- _WHAT YOU WILL DO_
Using the entries that follow, collect the lines where the word "Created" appears.

- _LISTED ENTRIES_
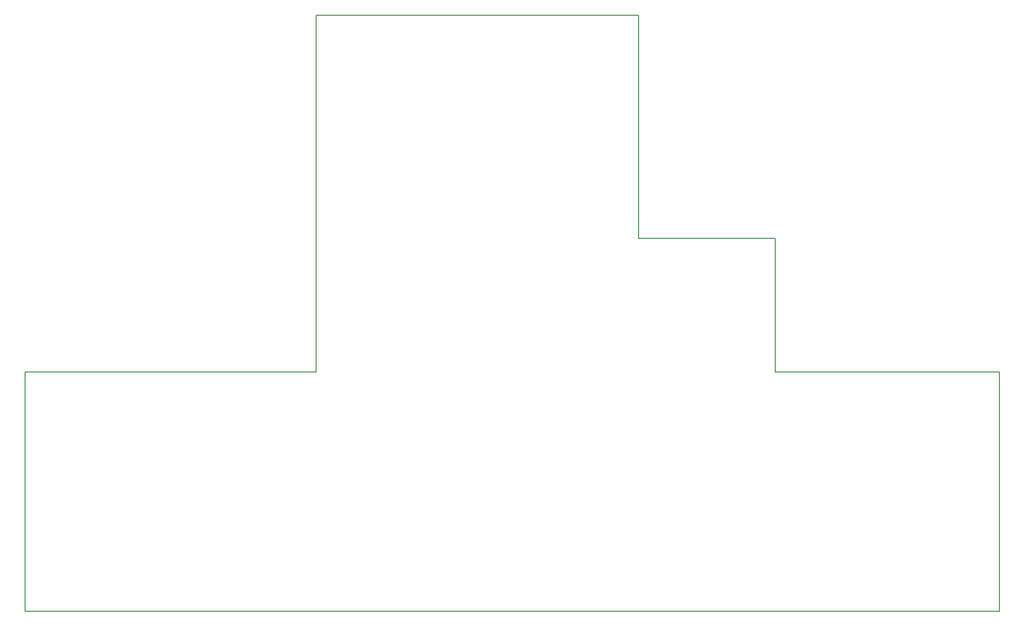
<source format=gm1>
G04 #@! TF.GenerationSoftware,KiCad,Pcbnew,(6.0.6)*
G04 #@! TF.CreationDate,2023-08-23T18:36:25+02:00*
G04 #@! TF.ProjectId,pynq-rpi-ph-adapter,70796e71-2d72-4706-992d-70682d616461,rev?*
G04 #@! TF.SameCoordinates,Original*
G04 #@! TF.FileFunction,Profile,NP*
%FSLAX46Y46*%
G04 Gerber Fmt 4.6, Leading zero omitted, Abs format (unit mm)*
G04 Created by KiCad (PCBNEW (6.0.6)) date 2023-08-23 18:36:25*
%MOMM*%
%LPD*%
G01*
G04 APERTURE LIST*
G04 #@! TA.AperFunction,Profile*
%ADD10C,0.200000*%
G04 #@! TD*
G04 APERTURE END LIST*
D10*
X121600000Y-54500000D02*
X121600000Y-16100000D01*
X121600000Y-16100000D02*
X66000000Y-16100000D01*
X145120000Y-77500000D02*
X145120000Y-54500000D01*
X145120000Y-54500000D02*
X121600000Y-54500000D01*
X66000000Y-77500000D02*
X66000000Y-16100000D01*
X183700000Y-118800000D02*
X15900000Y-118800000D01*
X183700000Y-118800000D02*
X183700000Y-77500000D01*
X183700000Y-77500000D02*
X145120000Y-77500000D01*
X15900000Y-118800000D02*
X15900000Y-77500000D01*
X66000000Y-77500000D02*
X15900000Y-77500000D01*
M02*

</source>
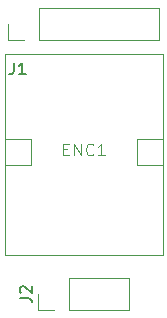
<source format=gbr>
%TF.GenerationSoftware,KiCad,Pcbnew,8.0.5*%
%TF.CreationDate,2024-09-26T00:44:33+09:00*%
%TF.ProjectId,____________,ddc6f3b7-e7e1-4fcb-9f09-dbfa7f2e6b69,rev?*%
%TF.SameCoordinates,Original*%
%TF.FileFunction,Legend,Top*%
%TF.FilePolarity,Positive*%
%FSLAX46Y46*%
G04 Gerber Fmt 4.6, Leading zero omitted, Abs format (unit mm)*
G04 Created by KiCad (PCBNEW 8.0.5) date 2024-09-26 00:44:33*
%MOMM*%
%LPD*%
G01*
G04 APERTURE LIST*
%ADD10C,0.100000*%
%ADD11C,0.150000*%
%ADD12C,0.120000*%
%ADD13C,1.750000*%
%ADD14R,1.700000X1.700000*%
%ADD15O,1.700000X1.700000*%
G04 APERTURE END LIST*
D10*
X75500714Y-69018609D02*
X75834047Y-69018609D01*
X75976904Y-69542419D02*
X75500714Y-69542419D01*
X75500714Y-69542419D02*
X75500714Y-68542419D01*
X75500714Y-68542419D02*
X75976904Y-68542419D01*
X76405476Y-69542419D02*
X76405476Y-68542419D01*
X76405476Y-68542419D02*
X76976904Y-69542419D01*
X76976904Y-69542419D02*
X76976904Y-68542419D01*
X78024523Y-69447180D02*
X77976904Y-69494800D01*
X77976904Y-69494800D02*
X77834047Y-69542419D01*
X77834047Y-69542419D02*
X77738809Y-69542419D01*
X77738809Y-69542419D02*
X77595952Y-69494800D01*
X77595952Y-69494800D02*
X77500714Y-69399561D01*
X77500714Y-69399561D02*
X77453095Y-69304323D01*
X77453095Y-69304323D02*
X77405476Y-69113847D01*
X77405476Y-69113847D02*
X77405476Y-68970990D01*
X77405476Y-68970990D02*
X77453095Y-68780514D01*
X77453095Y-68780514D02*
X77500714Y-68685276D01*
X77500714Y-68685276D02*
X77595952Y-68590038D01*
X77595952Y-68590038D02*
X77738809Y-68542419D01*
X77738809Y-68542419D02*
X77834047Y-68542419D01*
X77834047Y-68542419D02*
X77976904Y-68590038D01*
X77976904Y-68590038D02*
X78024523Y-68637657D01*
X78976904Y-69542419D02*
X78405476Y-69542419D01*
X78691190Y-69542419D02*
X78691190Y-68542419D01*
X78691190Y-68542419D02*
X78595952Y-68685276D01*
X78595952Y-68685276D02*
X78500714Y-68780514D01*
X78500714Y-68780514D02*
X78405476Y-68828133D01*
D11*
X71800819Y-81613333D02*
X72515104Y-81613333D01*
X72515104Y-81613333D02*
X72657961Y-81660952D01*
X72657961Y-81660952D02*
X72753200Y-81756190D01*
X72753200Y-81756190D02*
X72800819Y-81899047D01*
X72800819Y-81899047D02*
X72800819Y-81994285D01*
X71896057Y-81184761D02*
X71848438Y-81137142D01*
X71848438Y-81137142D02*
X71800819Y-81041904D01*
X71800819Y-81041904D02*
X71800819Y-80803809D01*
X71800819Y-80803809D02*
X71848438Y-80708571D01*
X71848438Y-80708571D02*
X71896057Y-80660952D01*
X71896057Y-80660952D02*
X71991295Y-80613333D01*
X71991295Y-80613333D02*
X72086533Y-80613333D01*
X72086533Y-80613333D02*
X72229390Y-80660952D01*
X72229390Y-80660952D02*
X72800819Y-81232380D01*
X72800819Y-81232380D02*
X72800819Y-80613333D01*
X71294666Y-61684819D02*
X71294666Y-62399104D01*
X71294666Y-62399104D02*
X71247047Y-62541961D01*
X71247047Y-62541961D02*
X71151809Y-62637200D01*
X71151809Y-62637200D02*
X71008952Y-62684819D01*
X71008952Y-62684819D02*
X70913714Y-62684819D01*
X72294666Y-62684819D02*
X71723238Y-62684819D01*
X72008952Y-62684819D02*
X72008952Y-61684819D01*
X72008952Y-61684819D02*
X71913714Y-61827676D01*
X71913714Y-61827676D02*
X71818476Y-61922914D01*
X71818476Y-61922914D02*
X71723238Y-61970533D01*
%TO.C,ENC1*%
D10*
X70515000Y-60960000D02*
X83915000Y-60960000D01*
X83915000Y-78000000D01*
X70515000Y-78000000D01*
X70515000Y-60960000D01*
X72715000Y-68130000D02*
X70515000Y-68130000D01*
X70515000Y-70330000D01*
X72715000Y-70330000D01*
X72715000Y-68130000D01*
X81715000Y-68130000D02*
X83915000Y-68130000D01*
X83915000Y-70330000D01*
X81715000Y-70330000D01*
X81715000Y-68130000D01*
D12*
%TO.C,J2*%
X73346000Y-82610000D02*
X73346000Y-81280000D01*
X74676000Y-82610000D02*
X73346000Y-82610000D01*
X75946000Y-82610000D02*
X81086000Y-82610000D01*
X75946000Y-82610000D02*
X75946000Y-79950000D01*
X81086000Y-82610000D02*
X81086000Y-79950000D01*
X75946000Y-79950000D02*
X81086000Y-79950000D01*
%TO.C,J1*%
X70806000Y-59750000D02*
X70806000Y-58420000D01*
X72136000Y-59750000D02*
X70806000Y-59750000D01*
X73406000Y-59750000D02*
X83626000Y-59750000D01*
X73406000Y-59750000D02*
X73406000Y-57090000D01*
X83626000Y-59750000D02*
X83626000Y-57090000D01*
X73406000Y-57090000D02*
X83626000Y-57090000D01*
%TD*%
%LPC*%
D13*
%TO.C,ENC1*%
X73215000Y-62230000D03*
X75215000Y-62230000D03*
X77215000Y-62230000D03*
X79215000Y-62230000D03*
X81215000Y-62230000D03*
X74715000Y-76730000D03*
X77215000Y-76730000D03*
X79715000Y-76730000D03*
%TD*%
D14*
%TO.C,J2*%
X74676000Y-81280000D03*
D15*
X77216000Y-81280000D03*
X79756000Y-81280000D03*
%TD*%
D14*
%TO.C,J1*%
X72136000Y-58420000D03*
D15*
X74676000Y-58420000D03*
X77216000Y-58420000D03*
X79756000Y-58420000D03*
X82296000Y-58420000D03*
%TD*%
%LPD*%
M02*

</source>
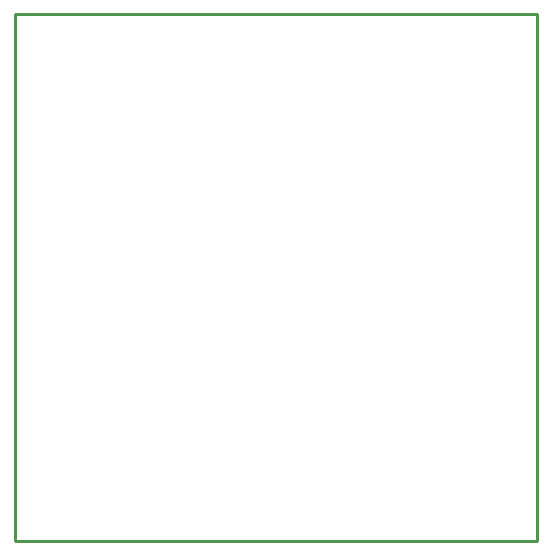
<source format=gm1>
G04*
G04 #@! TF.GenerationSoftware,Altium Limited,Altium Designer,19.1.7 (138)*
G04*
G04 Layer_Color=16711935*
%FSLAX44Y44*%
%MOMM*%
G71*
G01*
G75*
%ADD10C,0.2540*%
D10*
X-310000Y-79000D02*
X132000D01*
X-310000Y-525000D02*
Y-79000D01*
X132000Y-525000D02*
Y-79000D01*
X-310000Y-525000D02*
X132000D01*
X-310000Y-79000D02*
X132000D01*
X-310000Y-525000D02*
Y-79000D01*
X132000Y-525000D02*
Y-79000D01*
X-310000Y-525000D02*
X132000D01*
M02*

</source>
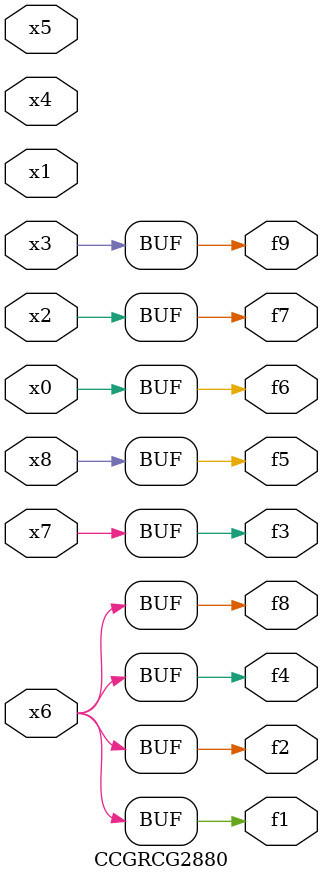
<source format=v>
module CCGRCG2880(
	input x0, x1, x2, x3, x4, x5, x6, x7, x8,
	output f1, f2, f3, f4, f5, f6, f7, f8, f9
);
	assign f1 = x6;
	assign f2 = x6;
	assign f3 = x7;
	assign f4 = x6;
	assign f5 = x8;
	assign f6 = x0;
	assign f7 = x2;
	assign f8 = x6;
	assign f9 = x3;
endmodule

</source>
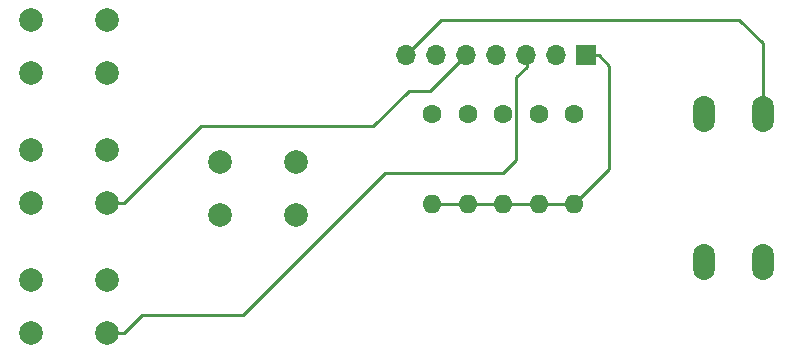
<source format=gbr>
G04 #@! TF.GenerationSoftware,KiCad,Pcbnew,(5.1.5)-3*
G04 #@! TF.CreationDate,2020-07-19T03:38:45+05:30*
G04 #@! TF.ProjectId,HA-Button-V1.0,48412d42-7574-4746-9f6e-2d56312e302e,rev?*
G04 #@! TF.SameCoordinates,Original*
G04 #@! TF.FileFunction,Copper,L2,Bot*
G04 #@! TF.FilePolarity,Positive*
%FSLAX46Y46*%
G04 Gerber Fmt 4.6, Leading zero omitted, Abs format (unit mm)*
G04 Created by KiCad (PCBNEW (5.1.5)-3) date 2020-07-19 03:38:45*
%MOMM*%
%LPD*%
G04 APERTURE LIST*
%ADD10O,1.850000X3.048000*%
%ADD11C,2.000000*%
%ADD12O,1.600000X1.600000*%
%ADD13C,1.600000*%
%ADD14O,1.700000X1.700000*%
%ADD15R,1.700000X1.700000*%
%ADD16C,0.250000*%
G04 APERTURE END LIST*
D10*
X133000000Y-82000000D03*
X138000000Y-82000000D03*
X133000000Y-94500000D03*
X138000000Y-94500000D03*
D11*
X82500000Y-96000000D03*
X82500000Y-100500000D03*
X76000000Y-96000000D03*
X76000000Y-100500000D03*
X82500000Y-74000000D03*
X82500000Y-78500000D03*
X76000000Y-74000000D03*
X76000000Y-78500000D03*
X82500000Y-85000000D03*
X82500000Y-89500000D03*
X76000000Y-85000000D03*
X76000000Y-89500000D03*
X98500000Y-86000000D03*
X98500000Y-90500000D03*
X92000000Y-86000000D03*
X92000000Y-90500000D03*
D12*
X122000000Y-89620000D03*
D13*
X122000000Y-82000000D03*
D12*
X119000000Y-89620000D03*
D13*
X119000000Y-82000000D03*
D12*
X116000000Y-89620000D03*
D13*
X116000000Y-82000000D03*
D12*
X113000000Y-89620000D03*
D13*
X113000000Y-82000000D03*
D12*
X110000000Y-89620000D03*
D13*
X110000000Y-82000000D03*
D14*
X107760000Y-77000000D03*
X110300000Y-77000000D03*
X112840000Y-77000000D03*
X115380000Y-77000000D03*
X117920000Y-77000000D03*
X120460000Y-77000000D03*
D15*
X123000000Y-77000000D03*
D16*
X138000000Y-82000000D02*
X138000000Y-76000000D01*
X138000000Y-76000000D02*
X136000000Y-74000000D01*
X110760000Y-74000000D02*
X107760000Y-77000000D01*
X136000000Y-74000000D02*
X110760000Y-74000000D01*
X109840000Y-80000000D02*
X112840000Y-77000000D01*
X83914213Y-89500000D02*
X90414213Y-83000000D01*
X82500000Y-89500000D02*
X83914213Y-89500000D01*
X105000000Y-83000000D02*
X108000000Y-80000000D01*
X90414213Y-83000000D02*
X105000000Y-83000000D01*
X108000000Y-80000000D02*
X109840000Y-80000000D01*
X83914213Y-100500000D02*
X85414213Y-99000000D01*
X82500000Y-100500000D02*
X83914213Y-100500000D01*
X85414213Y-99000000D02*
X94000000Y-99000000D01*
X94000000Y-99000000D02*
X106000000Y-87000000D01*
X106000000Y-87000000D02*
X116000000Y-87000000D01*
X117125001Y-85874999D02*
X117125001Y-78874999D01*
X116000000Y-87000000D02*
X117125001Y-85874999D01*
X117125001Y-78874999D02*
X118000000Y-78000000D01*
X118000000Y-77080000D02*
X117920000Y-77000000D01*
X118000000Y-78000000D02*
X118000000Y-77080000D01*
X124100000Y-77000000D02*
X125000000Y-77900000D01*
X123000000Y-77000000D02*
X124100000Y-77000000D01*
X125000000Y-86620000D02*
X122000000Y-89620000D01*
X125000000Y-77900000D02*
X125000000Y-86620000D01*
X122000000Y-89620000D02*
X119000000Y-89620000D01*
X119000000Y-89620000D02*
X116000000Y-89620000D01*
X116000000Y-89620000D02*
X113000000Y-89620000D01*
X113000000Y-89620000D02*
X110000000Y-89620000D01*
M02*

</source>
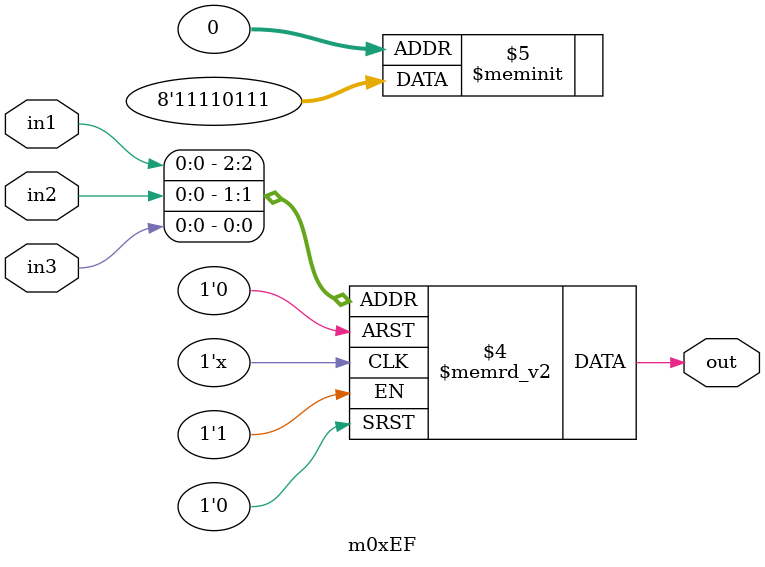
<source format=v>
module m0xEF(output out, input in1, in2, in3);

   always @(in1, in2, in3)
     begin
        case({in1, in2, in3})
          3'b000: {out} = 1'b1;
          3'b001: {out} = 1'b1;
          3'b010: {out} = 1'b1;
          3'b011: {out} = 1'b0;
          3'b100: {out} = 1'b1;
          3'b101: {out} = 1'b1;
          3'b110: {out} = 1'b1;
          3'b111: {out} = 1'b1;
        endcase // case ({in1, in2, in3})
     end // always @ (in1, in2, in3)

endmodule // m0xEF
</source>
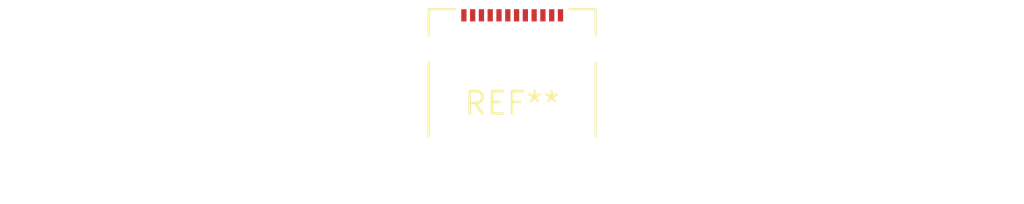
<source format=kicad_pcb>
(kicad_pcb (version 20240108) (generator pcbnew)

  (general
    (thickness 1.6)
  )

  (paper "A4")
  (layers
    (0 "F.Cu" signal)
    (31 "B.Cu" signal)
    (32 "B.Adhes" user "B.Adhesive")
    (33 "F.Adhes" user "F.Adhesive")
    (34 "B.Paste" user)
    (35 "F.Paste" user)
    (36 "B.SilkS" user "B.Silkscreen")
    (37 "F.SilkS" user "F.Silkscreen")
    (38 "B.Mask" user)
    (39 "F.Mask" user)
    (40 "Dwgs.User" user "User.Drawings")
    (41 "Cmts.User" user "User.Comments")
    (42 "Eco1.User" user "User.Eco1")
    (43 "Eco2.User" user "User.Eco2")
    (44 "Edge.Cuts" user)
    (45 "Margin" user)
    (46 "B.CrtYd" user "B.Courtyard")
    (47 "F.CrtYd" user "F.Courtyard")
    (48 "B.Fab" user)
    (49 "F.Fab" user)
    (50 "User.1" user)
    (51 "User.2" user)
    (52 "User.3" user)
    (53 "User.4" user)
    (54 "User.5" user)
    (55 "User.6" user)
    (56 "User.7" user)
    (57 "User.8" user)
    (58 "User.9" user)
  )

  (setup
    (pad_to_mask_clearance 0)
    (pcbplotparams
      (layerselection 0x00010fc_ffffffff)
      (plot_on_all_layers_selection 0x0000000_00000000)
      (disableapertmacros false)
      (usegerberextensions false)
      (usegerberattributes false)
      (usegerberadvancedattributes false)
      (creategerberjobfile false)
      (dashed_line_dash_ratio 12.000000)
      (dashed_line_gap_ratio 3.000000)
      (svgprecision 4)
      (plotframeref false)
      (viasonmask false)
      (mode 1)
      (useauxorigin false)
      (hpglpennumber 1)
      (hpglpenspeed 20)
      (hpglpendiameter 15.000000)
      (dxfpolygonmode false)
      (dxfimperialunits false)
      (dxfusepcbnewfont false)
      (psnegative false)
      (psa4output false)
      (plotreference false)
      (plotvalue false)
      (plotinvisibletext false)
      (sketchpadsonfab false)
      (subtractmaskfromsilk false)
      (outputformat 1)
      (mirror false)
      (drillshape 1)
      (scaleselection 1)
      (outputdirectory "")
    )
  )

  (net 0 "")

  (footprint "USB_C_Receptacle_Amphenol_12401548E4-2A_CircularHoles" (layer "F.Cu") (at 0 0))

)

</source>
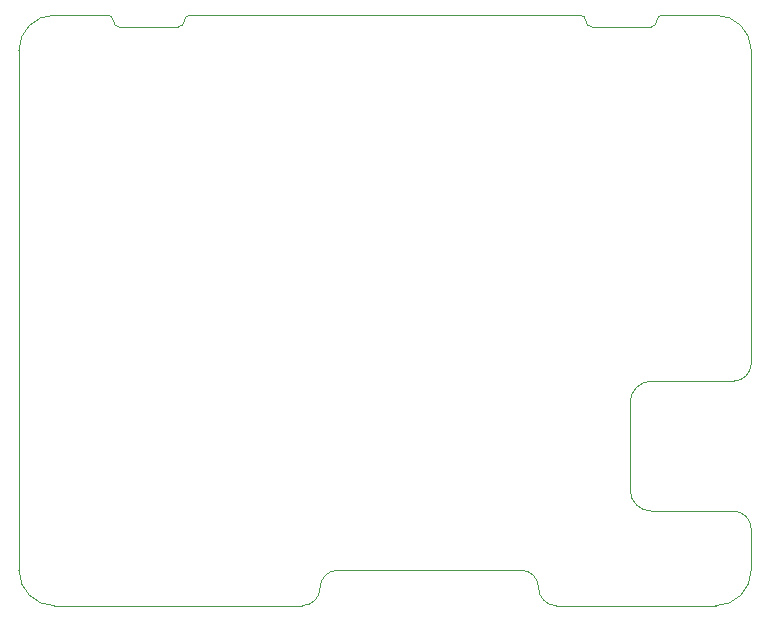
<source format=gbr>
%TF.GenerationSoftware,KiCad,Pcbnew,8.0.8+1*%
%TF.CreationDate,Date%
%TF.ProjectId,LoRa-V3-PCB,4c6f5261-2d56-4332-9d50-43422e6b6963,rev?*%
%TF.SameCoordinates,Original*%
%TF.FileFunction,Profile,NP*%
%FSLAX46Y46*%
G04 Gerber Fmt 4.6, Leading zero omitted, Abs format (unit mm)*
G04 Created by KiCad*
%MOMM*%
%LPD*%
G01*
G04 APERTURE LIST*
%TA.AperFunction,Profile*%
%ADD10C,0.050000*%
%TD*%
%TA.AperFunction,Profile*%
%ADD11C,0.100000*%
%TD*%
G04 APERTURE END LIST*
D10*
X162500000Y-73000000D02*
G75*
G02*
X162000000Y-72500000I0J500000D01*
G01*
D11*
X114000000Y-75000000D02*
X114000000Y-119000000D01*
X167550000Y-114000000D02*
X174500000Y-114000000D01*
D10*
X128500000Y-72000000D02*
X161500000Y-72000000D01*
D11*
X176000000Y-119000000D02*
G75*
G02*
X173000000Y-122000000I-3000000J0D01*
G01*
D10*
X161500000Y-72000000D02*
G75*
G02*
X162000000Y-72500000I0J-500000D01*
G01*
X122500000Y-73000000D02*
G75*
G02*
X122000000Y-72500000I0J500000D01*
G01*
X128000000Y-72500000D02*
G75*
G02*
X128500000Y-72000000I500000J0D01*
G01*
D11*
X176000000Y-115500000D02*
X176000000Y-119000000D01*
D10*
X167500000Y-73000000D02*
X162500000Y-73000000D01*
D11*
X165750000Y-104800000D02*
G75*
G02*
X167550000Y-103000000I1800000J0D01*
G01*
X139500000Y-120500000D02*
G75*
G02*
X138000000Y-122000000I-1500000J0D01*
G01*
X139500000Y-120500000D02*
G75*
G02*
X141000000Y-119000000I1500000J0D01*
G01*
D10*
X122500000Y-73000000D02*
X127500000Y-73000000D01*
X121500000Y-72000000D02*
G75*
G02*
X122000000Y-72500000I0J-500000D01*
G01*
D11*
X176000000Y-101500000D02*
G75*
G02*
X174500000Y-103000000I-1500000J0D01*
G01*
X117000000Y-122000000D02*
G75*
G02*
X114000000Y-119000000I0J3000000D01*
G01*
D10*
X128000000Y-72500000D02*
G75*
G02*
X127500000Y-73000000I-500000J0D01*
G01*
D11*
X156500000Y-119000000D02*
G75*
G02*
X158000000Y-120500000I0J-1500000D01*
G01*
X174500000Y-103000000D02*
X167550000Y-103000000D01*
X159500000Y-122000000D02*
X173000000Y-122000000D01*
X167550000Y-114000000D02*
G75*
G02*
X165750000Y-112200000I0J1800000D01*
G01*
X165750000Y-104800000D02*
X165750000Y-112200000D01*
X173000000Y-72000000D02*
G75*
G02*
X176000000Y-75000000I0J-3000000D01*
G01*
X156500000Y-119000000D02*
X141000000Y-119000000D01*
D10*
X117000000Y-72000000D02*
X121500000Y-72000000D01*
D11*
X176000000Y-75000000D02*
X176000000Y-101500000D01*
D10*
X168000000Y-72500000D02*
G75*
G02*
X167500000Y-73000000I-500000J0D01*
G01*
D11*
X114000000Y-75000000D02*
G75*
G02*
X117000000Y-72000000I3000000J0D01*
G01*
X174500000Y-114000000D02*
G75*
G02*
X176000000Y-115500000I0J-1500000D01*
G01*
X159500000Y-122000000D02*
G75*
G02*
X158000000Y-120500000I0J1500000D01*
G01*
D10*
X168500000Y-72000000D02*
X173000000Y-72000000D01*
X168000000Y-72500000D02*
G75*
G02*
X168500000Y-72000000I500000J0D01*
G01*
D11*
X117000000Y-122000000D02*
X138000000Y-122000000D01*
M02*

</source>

- _SOLUTION FOR THIS PROBLEM_
G04 Created by KiCad (PCBNEW (6.0.6)) date 2023-08-23 18:36:25*
G04 Created by KiCad (PCBNEW 8.0.5) date 2024-09-26 00:44:33*
G04 Created by KiCad (PCBNEW (5.1.5)-3) date 2020-07-19 03:38:45*
G04 Created by KiCad*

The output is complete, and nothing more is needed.